EXERCISE:
The entries that follow include a run beginning at the line with "M2415,0L2443,34" and ending at the line with "6,173C6,189 13,207 16,222"; restate that run word for word and leave the rest out.

━━ PROVIDED INFORMATION ━━

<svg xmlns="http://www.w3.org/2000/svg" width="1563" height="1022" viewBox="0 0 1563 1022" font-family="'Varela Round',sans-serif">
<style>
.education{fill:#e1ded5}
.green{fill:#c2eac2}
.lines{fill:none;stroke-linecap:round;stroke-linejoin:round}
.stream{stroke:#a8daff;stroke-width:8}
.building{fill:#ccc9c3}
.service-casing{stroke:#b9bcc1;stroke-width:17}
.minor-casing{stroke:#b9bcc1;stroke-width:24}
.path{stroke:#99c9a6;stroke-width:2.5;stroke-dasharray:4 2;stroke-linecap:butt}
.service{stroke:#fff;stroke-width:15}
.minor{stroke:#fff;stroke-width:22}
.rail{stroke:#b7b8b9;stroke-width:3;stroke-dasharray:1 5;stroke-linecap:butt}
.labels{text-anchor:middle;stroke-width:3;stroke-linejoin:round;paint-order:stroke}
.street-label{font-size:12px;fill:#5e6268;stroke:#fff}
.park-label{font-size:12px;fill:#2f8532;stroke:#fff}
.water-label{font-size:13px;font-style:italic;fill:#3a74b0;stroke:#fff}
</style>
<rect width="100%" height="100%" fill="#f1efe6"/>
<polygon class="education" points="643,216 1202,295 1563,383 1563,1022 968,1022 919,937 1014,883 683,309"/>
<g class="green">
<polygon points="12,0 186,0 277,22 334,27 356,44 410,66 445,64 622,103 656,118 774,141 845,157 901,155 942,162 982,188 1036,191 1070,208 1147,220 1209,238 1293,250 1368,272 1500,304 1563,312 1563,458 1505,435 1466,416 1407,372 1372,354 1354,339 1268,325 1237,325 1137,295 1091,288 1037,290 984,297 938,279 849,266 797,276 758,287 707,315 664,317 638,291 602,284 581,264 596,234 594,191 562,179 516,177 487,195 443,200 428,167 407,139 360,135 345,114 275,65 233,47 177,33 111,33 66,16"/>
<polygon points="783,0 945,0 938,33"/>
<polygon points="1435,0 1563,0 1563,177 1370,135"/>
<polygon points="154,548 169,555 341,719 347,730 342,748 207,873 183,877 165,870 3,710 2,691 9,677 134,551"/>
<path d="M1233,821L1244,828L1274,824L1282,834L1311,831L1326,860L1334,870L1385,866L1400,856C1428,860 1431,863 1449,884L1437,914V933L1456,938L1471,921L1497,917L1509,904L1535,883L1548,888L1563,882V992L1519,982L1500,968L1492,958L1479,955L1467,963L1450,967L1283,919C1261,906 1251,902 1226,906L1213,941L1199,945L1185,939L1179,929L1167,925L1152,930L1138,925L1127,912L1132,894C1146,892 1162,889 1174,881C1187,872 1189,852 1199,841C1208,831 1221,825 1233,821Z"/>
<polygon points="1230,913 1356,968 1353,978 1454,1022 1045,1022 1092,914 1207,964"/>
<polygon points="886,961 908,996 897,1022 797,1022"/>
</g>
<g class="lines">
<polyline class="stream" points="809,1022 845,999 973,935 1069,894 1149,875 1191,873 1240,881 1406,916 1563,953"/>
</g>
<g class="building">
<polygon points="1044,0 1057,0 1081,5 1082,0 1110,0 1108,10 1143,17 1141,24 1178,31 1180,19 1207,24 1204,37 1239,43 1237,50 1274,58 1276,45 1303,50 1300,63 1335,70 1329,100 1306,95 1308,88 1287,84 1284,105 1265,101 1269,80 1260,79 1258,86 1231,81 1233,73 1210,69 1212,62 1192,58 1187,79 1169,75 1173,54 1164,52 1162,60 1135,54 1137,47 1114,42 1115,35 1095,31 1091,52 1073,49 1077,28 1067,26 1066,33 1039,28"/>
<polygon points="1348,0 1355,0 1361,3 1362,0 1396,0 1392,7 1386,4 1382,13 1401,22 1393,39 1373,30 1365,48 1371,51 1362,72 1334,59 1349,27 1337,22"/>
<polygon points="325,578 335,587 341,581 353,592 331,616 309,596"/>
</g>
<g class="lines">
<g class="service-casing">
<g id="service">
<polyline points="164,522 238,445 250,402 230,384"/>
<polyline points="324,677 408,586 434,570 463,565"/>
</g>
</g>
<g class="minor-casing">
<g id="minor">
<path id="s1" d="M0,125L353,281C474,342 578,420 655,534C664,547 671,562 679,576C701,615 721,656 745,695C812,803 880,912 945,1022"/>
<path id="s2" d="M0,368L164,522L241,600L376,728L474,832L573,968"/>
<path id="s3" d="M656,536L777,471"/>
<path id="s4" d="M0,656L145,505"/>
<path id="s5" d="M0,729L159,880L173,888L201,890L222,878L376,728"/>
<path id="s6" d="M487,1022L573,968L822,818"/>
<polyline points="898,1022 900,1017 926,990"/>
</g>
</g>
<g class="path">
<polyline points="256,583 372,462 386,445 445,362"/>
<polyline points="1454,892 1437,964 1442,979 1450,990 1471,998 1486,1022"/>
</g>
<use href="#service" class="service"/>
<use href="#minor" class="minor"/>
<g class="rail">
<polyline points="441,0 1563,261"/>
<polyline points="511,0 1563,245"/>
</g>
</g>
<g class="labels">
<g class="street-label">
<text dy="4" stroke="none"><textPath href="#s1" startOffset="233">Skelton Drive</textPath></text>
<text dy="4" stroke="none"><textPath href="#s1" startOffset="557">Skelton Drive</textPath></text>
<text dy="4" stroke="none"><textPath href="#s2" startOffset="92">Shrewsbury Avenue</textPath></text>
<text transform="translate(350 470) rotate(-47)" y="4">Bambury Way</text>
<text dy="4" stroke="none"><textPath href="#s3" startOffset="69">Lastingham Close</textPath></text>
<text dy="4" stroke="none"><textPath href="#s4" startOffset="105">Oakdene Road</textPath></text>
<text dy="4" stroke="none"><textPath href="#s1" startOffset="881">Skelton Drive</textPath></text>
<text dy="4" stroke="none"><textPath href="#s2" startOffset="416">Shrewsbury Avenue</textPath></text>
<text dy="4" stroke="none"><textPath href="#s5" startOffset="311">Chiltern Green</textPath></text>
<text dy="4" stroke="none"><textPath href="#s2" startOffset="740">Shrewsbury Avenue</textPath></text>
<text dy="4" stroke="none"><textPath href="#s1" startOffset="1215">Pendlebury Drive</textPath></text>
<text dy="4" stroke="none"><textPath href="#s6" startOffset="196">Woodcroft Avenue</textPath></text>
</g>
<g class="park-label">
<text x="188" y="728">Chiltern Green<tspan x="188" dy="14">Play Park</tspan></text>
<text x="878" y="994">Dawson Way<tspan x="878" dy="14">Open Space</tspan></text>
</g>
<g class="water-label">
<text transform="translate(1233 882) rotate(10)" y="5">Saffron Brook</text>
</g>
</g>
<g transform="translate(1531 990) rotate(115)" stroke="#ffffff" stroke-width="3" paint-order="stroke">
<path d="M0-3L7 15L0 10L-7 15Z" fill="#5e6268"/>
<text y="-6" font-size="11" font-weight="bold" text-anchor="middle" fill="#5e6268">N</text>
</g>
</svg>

━━━
━━ PROVIDED INFORMATION ━━

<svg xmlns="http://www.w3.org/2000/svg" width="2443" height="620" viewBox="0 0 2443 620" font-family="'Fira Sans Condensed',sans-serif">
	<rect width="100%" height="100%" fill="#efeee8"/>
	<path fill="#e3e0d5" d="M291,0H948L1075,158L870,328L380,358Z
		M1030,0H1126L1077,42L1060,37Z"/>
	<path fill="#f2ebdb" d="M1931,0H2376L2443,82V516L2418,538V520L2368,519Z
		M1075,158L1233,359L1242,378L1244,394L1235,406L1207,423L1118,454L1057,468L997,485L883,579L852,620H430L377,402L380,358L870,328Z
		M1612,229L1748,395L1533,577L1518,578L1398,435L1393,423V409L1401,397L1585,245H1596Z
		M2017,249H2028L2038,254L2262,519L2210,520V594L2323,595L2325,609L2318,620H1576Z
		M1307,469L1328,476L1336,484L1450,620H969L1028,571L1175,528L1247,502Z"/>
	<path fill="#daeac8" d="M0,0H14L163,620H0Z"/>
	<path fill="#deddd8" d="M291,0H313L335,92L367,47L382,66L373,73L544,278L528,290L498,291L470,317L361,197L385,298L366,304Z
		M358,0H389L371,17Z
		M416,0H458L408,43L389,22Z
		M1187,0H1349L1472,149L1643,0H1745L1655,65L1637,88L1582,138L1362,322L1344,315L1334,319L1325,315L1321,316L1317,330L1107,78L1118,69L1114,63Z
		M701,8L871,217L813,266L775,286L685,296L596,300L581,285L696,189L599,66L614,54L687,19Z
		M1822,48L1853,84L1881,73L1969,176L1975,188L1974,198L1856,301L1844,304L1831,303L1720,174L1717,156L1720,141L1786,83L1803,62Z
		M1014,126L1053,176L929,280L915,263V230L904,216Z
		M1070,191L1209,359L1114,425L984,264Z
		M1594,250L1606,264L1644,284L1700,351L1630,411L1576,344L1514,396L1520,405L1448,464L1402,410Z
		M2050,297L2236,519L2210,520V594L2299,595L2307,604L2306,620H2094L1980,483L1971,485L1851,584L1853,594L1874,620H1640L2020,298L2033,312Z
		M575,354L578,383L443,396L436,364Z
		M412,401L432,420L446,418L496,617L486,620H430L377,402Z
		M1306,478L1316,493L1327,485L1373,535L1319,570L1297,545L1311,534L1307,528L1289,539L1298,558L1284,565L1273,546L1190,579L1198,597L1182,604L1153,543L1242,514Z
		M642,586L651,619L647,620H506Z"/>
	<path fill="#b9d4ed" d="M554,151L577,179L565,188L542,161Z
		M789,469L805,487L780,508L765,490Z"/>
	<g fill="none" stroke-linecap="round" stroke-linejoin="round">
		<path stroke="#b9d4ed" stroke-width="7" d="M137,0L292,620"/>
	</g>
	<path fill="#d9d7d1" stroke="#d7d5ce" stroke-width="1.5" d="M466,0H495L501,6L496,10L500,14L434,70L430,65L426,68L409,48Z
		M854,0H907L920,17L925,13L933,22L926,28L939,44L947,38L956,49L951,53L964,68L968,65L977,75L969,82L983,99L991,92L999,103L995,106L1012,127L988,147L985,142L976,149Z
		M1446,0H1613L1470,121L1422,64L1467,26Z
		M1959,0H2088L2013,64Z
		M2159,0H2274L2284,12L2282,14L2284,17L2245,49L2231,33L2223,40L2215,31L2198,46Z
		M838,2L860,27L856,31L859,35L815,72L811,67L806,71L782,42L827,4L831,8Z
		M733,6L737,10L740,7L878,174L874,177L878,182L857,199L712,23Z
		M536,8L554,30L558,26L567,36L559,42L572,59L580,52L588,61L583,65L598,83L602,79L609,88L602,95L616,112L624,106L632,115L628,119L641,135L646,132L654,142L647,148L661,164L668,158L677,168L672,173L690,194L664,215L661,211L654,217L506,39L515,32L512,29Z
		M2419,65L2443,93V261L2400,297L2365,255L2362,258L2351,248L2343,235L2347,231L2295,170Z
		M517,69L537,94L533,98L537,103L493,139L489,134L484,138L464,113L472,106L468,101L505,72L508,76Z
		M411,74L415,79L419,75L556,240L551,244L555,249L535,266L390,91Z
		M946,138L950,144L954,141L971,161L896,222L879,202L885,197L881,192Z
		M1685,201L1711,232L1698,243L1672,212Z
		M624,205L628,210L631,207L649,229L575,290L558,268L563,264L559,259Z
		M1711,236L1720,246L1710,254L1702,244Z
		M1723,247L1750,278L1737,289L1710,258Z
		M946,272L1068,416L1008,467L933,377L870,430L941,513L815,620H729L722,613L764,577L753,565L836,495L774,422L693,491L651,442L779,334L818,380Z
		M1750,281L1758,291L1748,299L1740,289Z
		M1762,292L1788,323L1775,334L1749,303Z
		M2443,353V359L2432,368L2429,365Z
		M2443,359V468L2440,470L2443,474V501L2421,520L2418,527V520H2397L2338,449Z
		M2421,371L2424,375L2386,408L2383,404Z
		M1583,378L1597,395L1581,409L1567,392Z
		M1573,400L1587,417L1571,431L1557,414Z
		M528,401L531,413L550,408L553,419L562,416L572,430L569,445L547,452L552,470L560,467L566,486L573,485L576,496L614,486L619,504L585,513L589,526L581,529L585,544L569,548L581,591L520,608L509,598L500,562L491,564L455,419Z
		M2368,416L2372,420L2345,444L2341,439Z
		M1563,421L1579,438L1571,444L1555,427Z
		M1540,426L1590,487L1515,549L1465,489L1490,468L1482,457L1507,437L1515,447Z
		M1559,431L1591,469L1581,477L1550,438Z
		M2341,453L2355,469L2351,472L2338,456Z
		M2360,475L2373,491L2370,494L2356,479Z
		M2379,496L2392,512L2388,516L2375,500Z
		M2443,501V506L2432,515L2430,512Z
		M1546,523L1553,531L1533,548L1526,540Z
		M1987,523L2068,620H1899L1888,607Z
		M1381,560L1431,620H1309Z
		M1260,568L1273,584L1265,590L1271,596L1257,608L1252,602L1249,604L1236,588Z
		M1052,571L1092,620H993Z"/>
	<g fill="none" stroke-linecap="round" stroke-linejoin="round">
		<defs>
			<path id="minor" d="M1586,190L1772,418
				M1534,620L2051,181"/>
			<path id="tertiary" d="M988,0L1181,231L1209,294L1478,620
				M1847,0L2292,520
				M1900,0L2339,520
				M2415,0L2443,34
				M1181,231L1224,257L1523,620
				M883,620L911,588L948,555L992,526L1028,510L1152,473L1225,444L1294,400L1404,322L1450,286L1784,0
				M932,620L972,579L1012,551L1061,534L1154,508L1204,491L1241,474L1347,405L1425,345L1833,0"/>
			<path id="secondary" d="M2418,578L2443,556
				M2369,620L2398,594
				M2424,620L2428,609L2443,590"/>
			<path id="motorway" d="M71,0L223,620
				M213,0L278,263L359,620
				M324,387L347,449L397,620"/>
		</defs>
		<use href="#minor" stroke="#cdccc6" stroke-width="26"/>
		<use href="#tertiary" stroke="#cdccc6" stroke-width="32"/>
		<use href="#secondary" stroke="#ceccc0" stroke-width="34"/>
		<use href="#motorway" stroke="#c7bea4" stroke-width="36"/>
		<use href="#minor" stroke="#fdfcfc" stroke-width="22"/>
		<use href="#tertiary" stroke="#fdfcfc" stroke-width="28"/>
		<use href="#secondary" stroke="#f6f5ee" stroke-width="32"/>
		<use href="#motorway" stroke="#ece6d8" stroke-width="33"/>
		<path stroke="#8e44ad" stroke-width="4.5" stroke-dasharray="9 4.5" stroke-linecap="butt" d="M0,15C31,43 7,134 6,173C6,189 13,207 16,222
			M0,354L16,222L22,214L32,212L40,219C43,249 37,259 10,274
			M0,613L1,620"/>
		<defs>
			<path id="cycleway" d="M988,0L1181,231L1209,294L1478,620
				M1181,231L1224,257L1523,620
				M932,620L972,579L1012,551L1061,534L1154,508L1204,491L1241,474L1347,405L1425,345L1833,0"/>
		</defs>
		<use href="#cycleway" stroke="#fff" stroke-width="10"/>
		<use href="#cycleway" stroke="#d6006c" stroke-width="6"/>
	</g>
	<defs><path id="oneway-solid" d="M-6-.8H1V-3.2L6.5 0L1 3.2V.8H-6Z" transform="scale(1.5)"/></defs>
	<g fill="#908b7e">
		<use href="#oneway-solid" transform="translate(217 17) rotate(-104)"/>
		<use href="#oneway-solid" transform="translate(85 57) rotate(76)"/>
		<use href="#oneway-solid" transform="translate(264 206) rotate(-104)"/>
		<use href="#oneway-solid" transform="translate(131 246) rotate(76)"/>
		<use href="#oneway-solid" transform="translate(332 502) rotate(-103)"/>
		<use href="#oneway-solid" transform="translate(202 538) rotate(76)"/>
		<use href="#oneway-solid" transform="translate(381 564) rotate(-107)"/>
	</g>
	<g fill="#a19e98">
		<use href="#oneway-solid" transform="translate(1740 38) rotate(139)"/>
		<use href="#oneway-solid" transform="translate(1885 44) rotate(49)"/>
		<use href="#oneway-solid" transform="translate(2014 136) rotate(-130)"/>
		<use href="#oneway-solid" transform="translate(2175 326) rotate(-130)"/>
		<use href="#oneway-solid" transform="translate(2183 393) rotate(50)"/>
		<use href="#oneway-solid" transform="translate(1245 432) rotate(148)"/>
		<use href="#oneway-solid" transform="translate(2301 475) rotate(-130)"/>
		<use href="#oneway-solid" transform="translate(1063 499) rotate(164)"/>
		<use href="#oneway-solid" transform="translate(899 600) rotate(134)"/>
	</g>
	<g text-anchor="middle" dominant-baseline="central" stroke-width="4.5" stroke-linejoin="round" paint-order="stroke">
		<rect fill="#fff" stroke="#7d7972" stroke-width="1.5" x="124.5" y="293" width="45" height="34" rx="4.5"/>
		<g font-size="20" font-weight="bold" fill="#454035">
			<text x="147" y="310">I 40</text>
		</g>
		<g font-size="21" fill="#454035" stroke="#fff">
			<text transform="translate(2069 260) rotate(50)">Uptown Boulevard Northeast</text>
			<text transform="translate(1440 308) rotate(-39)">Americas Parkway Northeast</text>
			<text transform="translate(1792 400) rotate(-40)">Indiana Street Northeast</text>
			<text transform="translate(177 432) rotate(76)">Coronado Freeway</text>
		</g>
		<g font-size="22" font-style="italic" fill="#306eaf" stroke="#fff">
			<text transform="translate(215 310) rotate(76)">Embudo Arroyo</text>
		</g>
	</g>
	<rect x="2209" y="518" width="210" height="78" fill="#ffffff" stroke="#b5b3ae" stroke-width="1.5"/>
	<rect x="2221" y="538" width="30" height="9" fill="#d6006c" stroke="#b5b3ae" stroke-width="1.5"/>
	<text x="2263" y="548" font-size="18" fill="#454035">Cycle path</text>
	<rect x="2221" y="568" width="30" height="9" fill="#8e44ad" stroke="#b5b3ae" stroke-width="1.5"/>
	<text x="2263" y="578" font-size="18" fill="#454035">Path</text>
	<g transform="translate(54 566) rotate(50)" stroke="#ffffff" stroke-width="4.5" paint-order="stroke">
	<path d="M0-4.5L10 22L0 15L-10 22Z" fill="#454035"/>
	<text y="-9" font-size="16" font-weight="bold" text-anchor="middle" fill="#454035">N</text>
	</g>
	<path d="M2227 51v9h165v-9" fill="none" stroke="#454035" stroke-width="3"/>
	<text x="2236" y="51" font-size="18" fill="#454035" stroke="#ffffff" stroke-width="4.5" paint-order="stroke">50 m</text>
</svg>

━━━

RESULT:
				M2415,0L2443,34
				M1181,231L1224,257L1523,620
				M883,620L911,588L948,555L992,526L1028,510L1152,473L1225,444L1294,400L1404,322L1450,286L1784,0
				M932,620L972,579L1012,551L1061,534L1154,508L1204,491L1241,474L1347,405L1425,345L1833,0"/>
			<path id="secondary" d="M2418,578L2443,556
				M2369,620L2398,594
				M2424,620L2428,609L2443,590"/>
			<path id="motorway" d="M71,0L223,620
				M213,0L278,263L359,620
				M324,387L347,449L397,620"/>
		</defs>
		<use href="#minor" stroke="#cdccc6" stroke-width="26"/>
		<use href="#tertiary" stroke="#cdccc6" stroke-width="32"/>
		<use href="#secondary" stroke="#ceccc0" stroke-width="34"/>
		<use href="#motorway" stroke="#c7bea4" stroke-width="36"/>
		<use href="#minor" stroke="#fdfcfc" stroke-width="22"/>
		<use href="#tertiary" stroke="#fdfcfc" stroke-width="28"/>
		<use href="#secondary" stroke="#f6f5ee" stroke-width="32"/>
		<use href="#motorway" stroke="#ece6d8" stroke-width="33"/>
		<path stroke="#8e44ad" stroke-width="4.5" stroke-dasharray="9 4.5" stroke-linecap="butt" d="M0,15C31,43 7,134 6,173C6,189 13,207 16,222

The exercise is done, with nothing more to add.